Journal of Contextual Behavioral Science (JCBS)
Volume 21, July 2021, Pages 80-87
Authors
Margarete Schmidt, Julio C. de Rose, Renato Bortoloti
Abstract
The current study investigated the dynamics of arbitrarily applicable relational responding involving emotional pictographs (emojis) used in electronic messages by means of the Implicit Relational Assessment Procedure (IRAP). College students (N = 41) were trained to establish two classes of equivalent stimuli, each comprising a happy or an angry emoji, and three pseudo-words that presumably became symbols of the emotional pictographs.
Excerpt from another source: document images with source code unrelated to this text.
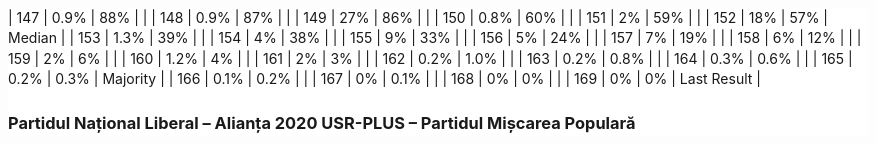 | 147 | 0.9% | 88% |  |
| 148 | 0.9% | 87% |  |
| 149 | 27% | 86% |  |
| 150 | 0.8% | 60% |  |
| 151 | 2% | 59% |  |
| 152 | 18% | 57% | Median |
| 153 | 1.3% | 39% |  |
| 154 | 4% | 38% |  |
| 155 | 9% | 33% |  |
| 156 | 5% | 24% |  |
| 157 | 7% | 19% |  |
| 158 | 6% | 12% |  |
| 159 | 2% | 6% |  |
| 160 | 1.2% | 4% |  |
| 161 | 2% | 3% |  |
| 162 | 0.2% | 1.0% |  |
| 163 | 0.2% | 0.8% |  |
| 164 | 0.3% | 0.6% |  |
| 165 | 0.2% | 0.3% | Majority |
| 166 | 0.1% | 0.2% |  |
| 167 | 0% | 0.1% |  |
| 168 | 0% | 0% |  |
| 169 | 0% | 0% | Last Result |

### Partidul Național Liberal – Alianța 2020 USR-PLUS – Partidul Mișcarea Populară
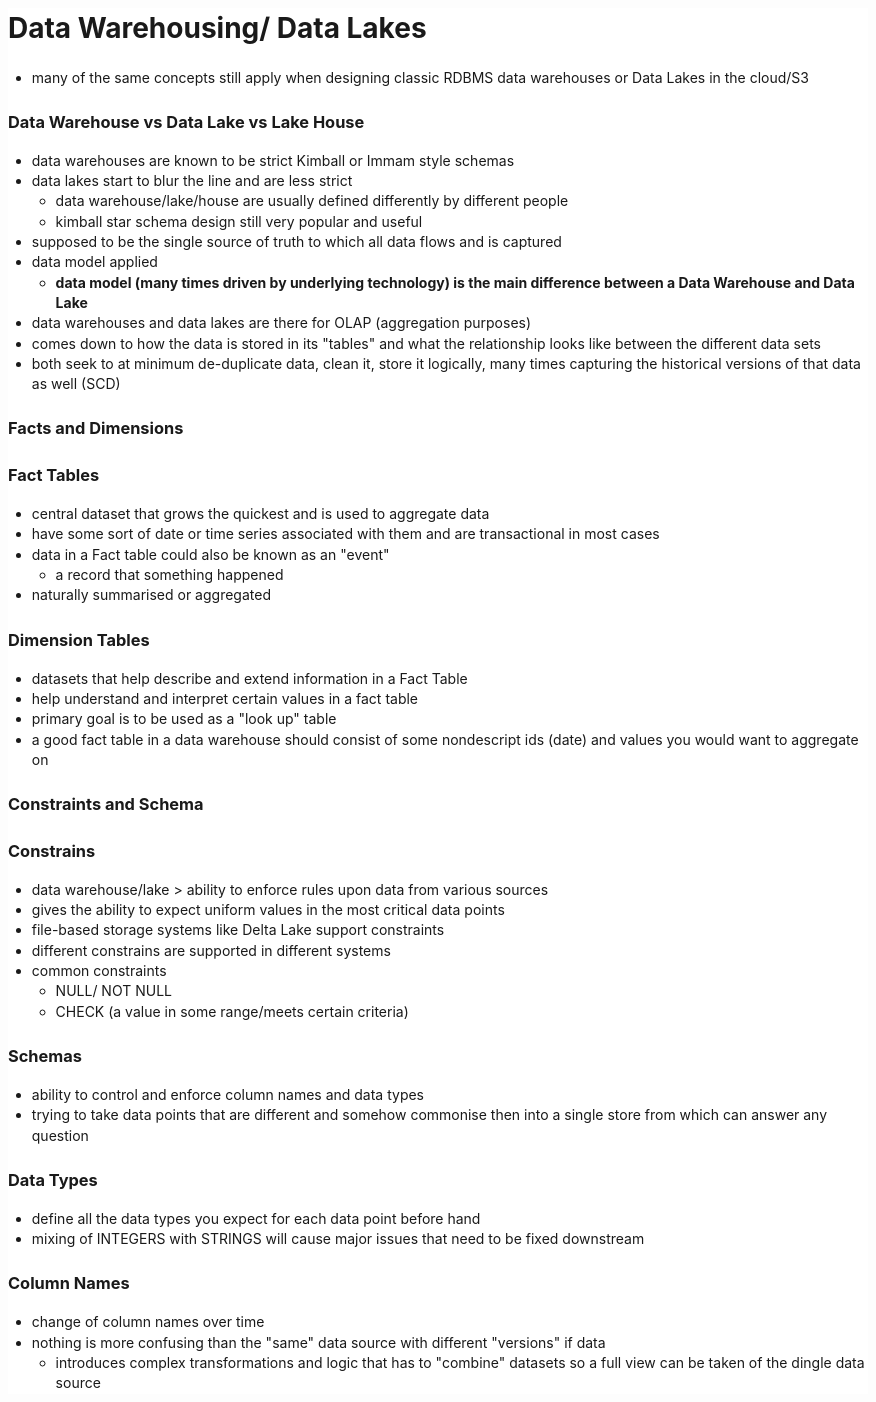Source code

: # Data Warehousing/ Data Lakes
- many of the same concepts still apply when designing classic RDBMS data warehouses or Data Lakes in the cloud/S3

### Data Warehouse vs Data Lake vs Lake House
- data warehouses are known to be strict Kimball or Immam style schemas
- data lakes start to blur the line and are less strict
	- data warehouse/lake/house are usually defined differently by different people
	-  kimball star schema design still very popular and useful
- supposed to be the single source of truth to which all data flows and is captured
- data model applied
	- **data model (many times driven by underlying technology) is the main difference between a Data Warehouse and Data Lake**
- data warehouses and data lakes are there for OLAP (aggregation purposes)
- comes down to how the data is stored in its "tables" and what the relationship looks like between the different data sets
- both seek to at minimum de-duplicate data, clean it, store it logically, many times capturing the historical versions of that data as well (SCD)

### Facts and Dimensions
### Fact Tables
- central dataset that grows the quickest and is used to aggregate data
- have some sort of date or time series associated with them and are transactional in most cases
- data in a Fact table could also be known as an "event"
	- a record that something happened
- naturally summarised or aggregated

### Dimension Tables
- datasets that help describe and extend information in a Fact Table
- help understand and interpret certain values in a fact table
- primary goal is to be used as a "look up" table
- a good fact table in a data warehouse should consist of some nondescript ids (date) and values you would want to aggregate on

### Constraints and Schema
### Constrains
- data warehouse/lake > ability to enforce rules upon data from various sources
- gives the ability to expect uniform values in the most critical data points
- file-based storage systems like Delta Lake support constraints
- different constrains are supported in different systems
- common constraints
	- NULL/ NOT NULL
	- CHECK (a value in some range/meets certain criteria)

### Schemas
- ability to control and enforce column names and data types
- trying to take data points that are different and somehow commonise then into a single store from which can answer any question
### Data Types
- define all the data types you expect for each data point before hand
- mixing of INTEGERS with STRINGS will cause major issues that need to be fixed downstream
### Column Names
- change of column names over time
- nothing is more confusing than the "same" data source with different "versions" if data
	- introduces complex transformations and logic that has to "combine" datasets so a full view can be taken of the dingle data source
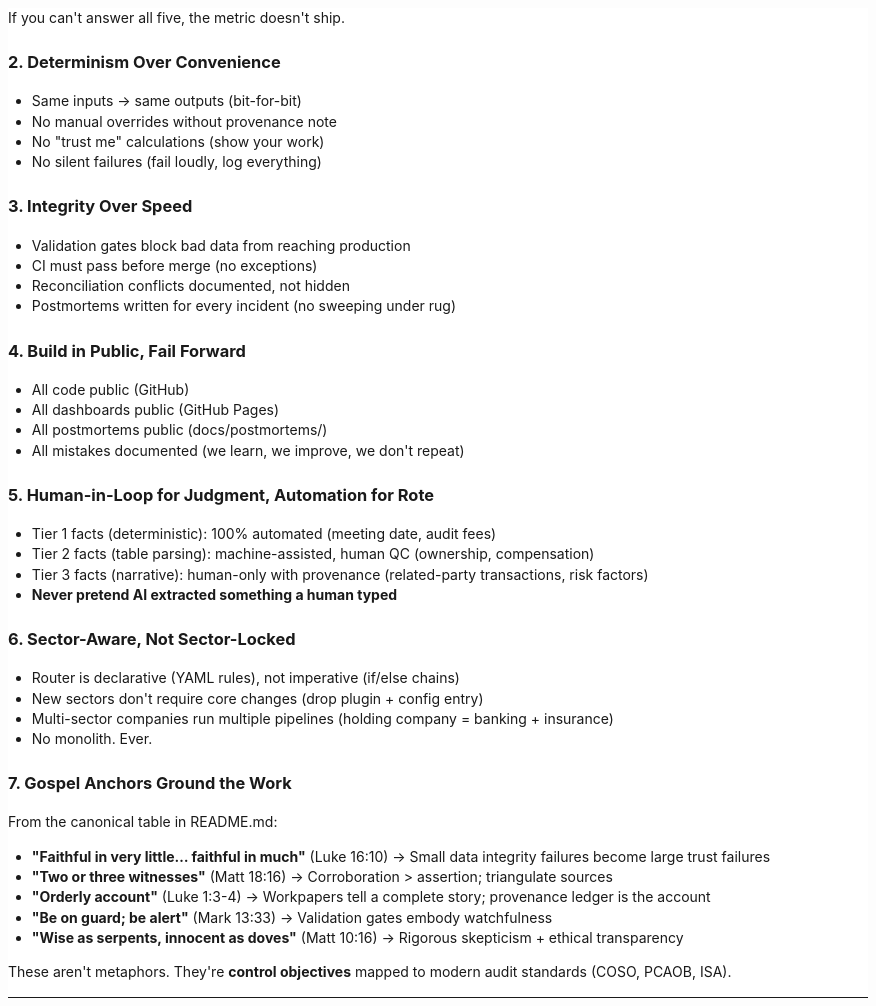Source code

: If you can't answer all five, the metric doesn't ship.

### 2. Determinism Over Convenience

- Same inputs → same outputs (bit-for-bit)
- No manual overrides without provenance note
- No "trust me" calculations (show your work)
- No silent failures (fail loudly, log everything)

### 3. Integrity Over Speed

- Validation gates block bad data from reaching production
- CI must pass before merge (no exceptions)
- Reconciliation conflicts documented, not hidden
- Postmortems written for every incident (no sweeping under rug)

### 4. Build in Public, Fail Forward

- All code public (GitHub)
- All dashboards public (GitHub Pages)
- All postmortems public (docs/postmortems/)
- All mistakes documented (we learn, we improve, we don't repeat)

### 5. Human-in-Loop for Judgment, Automation for Rote

- Tier 1 facts (deterministic): 100% automated (meeting date, audit fees)
- Tier 2 facts (table parsing): machine-assisted, human QC (ownership, compensation)
- Tier 3 facts (narrative): human-only with provenance (related-party transactions, risk factors)
- **Never pretend AI extracted something a human typed**

### 6. Sector-Aware, Not Sector-Locked

- Router is declarative (YAML rules), not imperative (if/else chains)
- New sectors don't require core changes (drop plugin + config entry)
- Multi-sector companies run multiple pipelines (holding company = banking + insurance)
- No monolith. Ever.

### 7. Gospel Anchors Ground the Work

From the canonical table in README.md:

- **"Faithful in very little… faithful in much"** (Luke 16:10) → Small data integrity failures become large trust failures
- **"Two or three witnesses"** (Matt 18:16) → Corroboration > assertion; triangulate sources
- **"Orderly account"** (Luke 1:3-4) → Workpapers tell a complete story; provenance ledger is the account
- **"Be on guard; be alert"** (Mark 13:33) → Validation gates embody watchfulness
- **"Wise as serpents, innocent as doves"** (Matt 10:16) → Rigorous skepticism + ethical transparency

These aren't metaphors. They're **control objectives** mapped to modern audit standards (COSO, PCAOB, ISA).

---
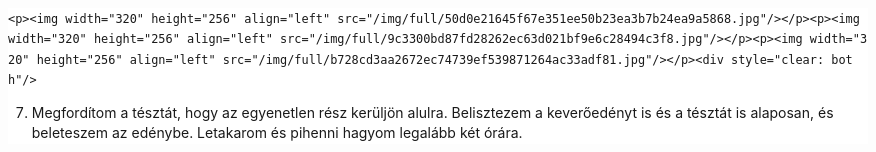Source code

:     <p><img width="320" height="256" align="left" src="/img/full/50d0e21645f67e351ee50b23ea3b7b24ea9a5868.jpg"/></p><p><img width="320" height="256" align="left" src="/img/full/9c3300bd87fd28262ec63d021bf9e6c28494c3f8.jpg"/></p><p><img width="320" height="256" align="left" src="/img/full/b728cd3aa2672ec74739ef539871264ac33adf81.jpg"/></p><div style="clear: both"/>

7. Megfordítom a tésztát, hogy az egyenetlen rész kerüljön alulra. Belisztezem a keverőedényt is és a tésztát is alaposan, és beleteszem az edénybe. Letakarom és pihenni hagyom legalább két órára.
 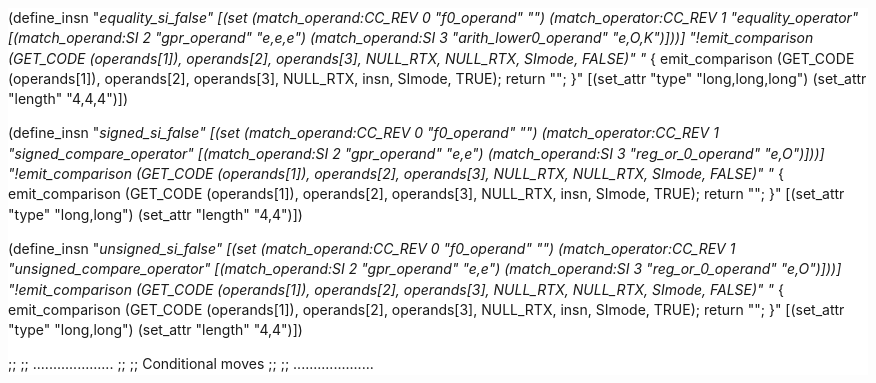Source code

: (define_insn "*equality_si_false"
  [(set (match_operand:CC_REV 0 "f0_operand" "")
	(match_operator:CC_REV 1 "equality_operator"
			       [(match_operand:SI 2 "gpr_operand" "e,e,e")
				(match_operand:SI 3 "arith_lower0_operand" "e,O,K")]))]
  "!emit_comparison (GET_CODE (operands[1]), operands[2], operands[3], NULL_RTX, NULL_RTX, SImode, FALSE)"
  "*
{
  emit_comparison (GET_CODE (operands[1]), operands[2], operands[3], NULL_RTX, insn, SImode, TRUE);
  return \"\";
}"
  [(set_attr "type" "long,long,long")
   (set_attr "length" "4,4,4")])

(define_insn "*signed_si_false"
  [(set (match_operand:CC_REV 0 "f0_operand" "")
	(match_operator:CC_REV 1 "signed_compare_operator"
			       [(match_operand:SI 2 "gpr_operand" "e,e")
				(match_operand:SI 3 "reg_or_0_operand" "e,O")]))]
  "!emit_comparison (GET_CODE (operands[1]), operands[2], operands[3], NULL_RTX, NULL_RTX, SImode, FALSE)"
  "*
{
  emit_comparison (GET_CODE (operands[1]), operands[2], operands[3], NULL_RTX, insn, SImode, TRUE);
  return \"\";
}"
  [(set_attr "type" "long,long")
   (set_attr "length" "4,4")])

(define_insn "*unsigned_si_false"
  [(set (match_operand:CC_REV 0 "f0_operand" "")
	(match_operator:CC_REV 1 "unsigned_compare_operator"
			       [(match_operand:SI 2 "gpr_operand" "e,e")
				(match_operand:SI 3 "reg_or_0_operand" "e,O")]))]
  "!emit_comparison (GET_CODE (operands[1]), operands[2], operands[3], NULL_RTX, NULL_RTX, SImode, FALSE)"
  "*
{
  emit_comparison (GET_CODE (operands[1]), operands[2], operands[3], NULL_RTX, insn, SImode, TRUE);
  return \"\";
}"
  [(set_attr "type" "long,long")
   (set_attr "length" "4,4")])



;;
;;  ....................
;;
;;	Conditional moves
;;
;;  ....................
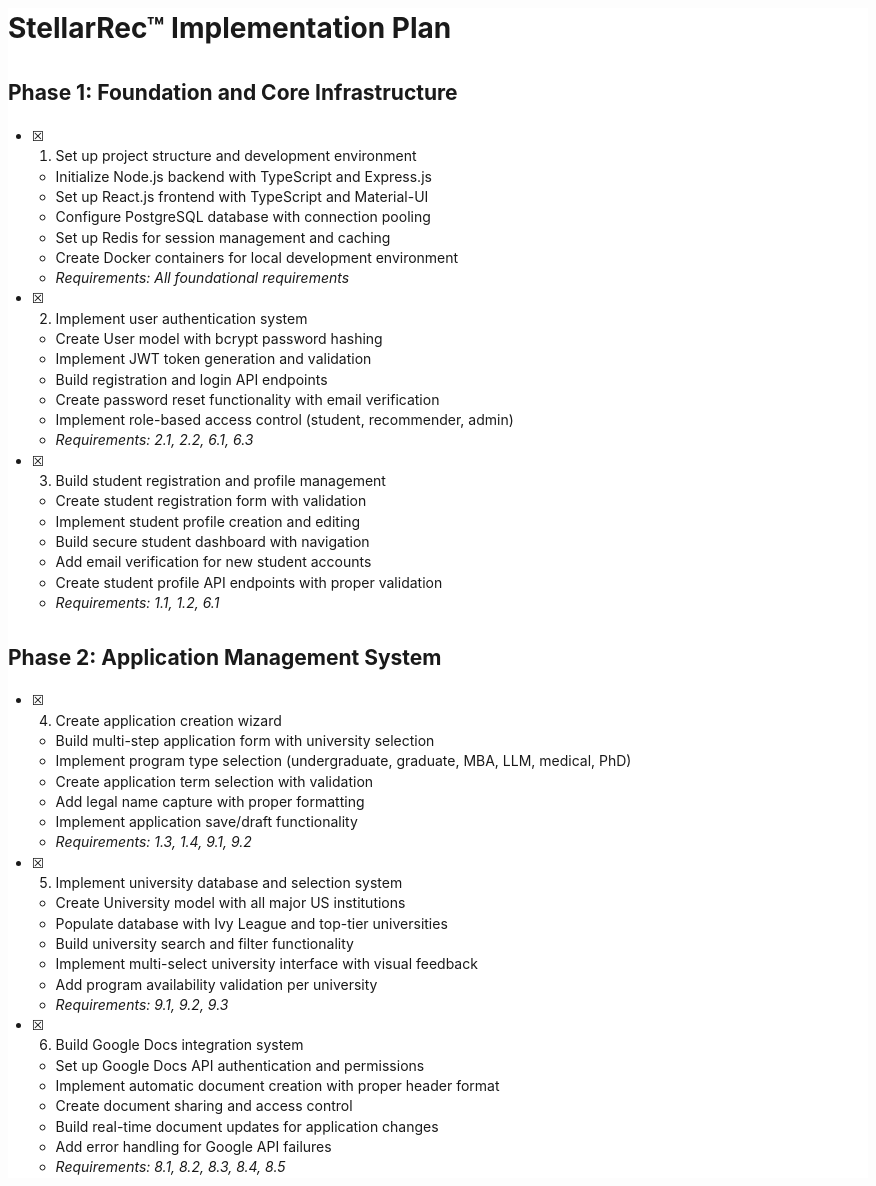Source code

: # StellarRec™ Implementation Plan

## Phase 1: Foundation and Core Infrastructure

- [x] 1. Set up project structure and development environment
  - Initialize Node.js backend with TypeScript and Express.js
  - Set up React.js frontend with TypeScript and Material-UI
  - Configure PostgreSQL database with connection pooling
  - Set up Redis for session management and caching
  - Create Docker containers for local development environment
  - _Requirements: All foundational requirements_

- [x] 2. Implement user authentication system
  - Create User model with bcrypt password hashing
  - Implement JWT token generation and validation
  - Build registration and login API endpoints
  - Create password reset functionality with email verification
  - Implement role-based access control (student, recommender, admin)
  - _Requirements: 2.1, 2.2, 6.1, 6.3_

- [x] 3. Build student registration and profile management
  - Create student registration form with validation
  - Implement student profile creation and editing
  - Build secure student dashboard with navigation
  - Add email verification for new student accounts
  - Create student profile API endpoints with proper validation
  - _Requirements: 1.1, 1.2, 6.1_

## Phase 2: Application Management System

- [x] 4. Create application creation wizard
  - Build multi-step application form with university selection
  - Implement program type selection (undergraduate, graduate, MBA, LLM, medical, PhD)
  - Create application term selection with validation
  - Add legal name capture with proper formatting
  - Implement application save/draft functionality
  - _Requirements: 1.3, 1.4, 9.1, 9.2_

- [x] 5. Implement university database and selection system
  - Create University model with all major US institutions
  - Populate database with Ivy League and top-tier universities
  - Build university search and filter functionality
  - Implement multi-select university interface with visual feedback
  - Add program availability validation per university
  - _Requirements: 9.1, 9.2, 9.3_

- [x] 6. Build Google Docs integration system
  - Set up Google Docs API authentication and permissions
  - Implement automatic document creation with proper header format
  - Create document sharing and access control
  - Build real-time document updates for application changes
  - Add error handling for Google API failures
  - _Requirements: 8.1, 8.2, 8.3, 8.4, 8.5_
In a subsequent IRAP test, combinations of symbols (labels) and emojis (targets) generated four trial-types (with the consistent response within parentheses): happy symbol–happy emoji (true); happy symbol–negative emoji (false) negative symbol–happy emoji (false); and negative symbol–negative emoji (true), referred to as trial types 1, 2, 3, and 4 respectively. A positive score occurred only for trial-type 1 [happy symbol–happy emoji (true)]. Scores for trial-types 2 and 4 were close to zero, and the score for trial-type 3 [negative symbol-happy emoji (false)] was negative. This negative D-IRAP score means that participants were faster to respond true than false for the combination of negative symbol and happy emoji. These results are discussed in terms of the Differential Arbitrarily Applicable Relational Responding Effects (DAARRE) model. It is hypothesized that the orienting and evoking (functional) properties of the positive target stimulus (happy emoji) and the positive response option (true) had a stronger bearing on participants’ responding in trial type 3 than the relation between the label and target stimuli presented in this trial. We argue that the current study provides an empirical demonstration of a dissonant target trial type effect (DTTTE) that appeared to counter equivalence relations trained within the experimental session and discuss implications for IRAP research.